Après une entrée en matière très houleuses entre les parties dans l’affaire impliquant l’ancien président de la délégation spéciale de Matam, pour plusieurs chefs d’accusations, la Chambre de jugement de la CRIEF a décidé de rediriger le dossier en instruction.
Déjà à la barre, Badra Koné qui est poursuivi pour détournement de deniers publics, corruption et enrichissement illicite, comme ses coaccusés, a rejeté les faits à son compte.

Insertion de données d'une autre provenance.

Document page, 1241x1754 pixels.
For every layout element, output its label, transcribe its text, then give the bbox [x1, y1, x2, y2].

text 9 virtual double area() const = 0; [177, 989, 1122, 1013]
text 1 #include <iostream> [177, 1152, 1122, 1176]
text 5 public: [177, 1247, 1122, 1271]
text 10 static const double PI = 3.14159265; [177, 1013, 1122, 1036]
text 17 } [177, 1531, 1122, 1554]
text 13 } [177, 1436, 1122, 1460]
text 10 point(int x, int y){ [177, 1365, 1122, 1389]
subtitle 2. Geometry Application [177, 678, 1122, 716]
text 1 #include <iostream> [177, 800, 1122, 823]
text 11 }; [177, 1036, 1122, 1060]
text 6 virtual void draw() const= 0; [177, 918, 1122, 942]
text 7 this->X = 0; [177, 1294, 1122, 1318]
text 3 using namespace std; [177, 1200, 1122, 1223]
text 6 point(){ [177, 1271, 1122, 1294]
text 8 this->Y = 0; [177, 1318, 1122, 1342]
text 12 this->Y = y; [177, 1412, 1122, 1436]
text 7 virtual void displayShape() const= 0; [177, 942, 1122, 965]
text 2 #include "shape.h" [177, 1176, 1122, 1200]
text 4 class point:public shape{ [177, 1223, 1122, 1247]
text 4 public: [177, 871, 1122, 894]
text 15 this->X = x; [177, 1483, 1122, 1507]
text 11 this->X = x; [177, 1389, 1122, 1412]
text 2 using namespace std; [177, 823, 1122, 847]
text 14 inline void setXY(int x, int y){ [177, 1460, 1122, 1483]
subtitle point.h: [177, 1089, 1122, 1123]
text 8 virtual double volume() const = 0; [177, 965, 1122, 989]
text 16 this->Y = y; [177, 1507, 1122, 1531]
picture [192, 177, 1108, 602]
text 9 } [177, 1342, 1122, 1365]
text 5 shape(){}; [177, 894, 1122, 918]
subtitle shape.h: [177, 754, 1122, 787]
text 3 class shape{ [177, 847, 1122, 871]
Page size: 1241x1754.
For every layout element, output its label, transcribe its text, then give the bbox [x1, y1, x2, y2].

Interrogé sur l’origine de ses ressources, notamment en banques l’ancien la tête de liste du GMD pour les élections communales à Matam a tenu à faire une mise au point. Ses émoluments et les bénéfices de ses affaires : « Je prenais 11 millions par mois en tant que président de la délégation spéciale de Matam. Mais je fais aussi des affaires depuis plusieurs années, notamment la vente des véhicules, et mes affaires me rapportent au minimum 300 millions de francs guinéens par an », a-t-il déclaré.
Sur des réalisations et comptes bancaires, Badra Koné précise : « Je n’ai pas de maison, mais j’ai 9 parcelles à Maférinyah achetées en 2011 à 3 millions de francs guinéens. J’ai deux comptes bancaires à la BCIC et à UBA. J’ai un reste à devoir d’un million 500 mille francs guinéens et j’ai 120 millions de francs guinéens à UBA ».
A la tête de la commune de Matam, le PDS démissionnaire nie tout fonds mis à disposition par les autorités : « Durant les 23 mois où j’ai passé à la tête de la délégation spéciale de Matam, la Commune n’a jamais reçu de subventions de la part des autorités. On a reçu que le financement de 4 grands projets », a-t-il martelé.
Toutefois, M Koné précise : « On a dépensé 70.000 euros pour l’acquisition des camions pour la commune de Matam. On a signé un contrat avec un Allemand pour prendre un camion à crédit qu’on devrait payer 30 mille euros chaque 3 mois. Jusqu’à présent, le camion est à la commune, il n’a pas fait un kilomètre et on n’a pas fini de payer son prix ».
Concernant les chefs d’accusations portant sur le conflit d’intérêt, Badra Koné rejette toute implication hors la loi : « En ce qui concerne la société B&B BTP SARL, j’avais une part de 50% avant ma nomination. Quand nous sommes allés prêter serment, on m’a informé que ces activités ne vont pas avec ma nouvelle fonction et immédiatement, dans les deux semaines qui ont suivi, j’ai revendu ma part (…) Quand la société a eu le contrat, je n’étais plus actionnaire, donc je n’ai pas reçu le pourcentage du marché dans mon compte. Vous pouvez vérifier, à l’époque j’étais à Paris pour trois semaines ».
Cette défense suffit-elle pour le disculper. Il revient désormais au parquet spécial de présenter le prévenu devant un juge d’instruction qui à son tour devra instruire le dossier et décider d’une mesure de renvoi en jugement ou d’un non-lieu.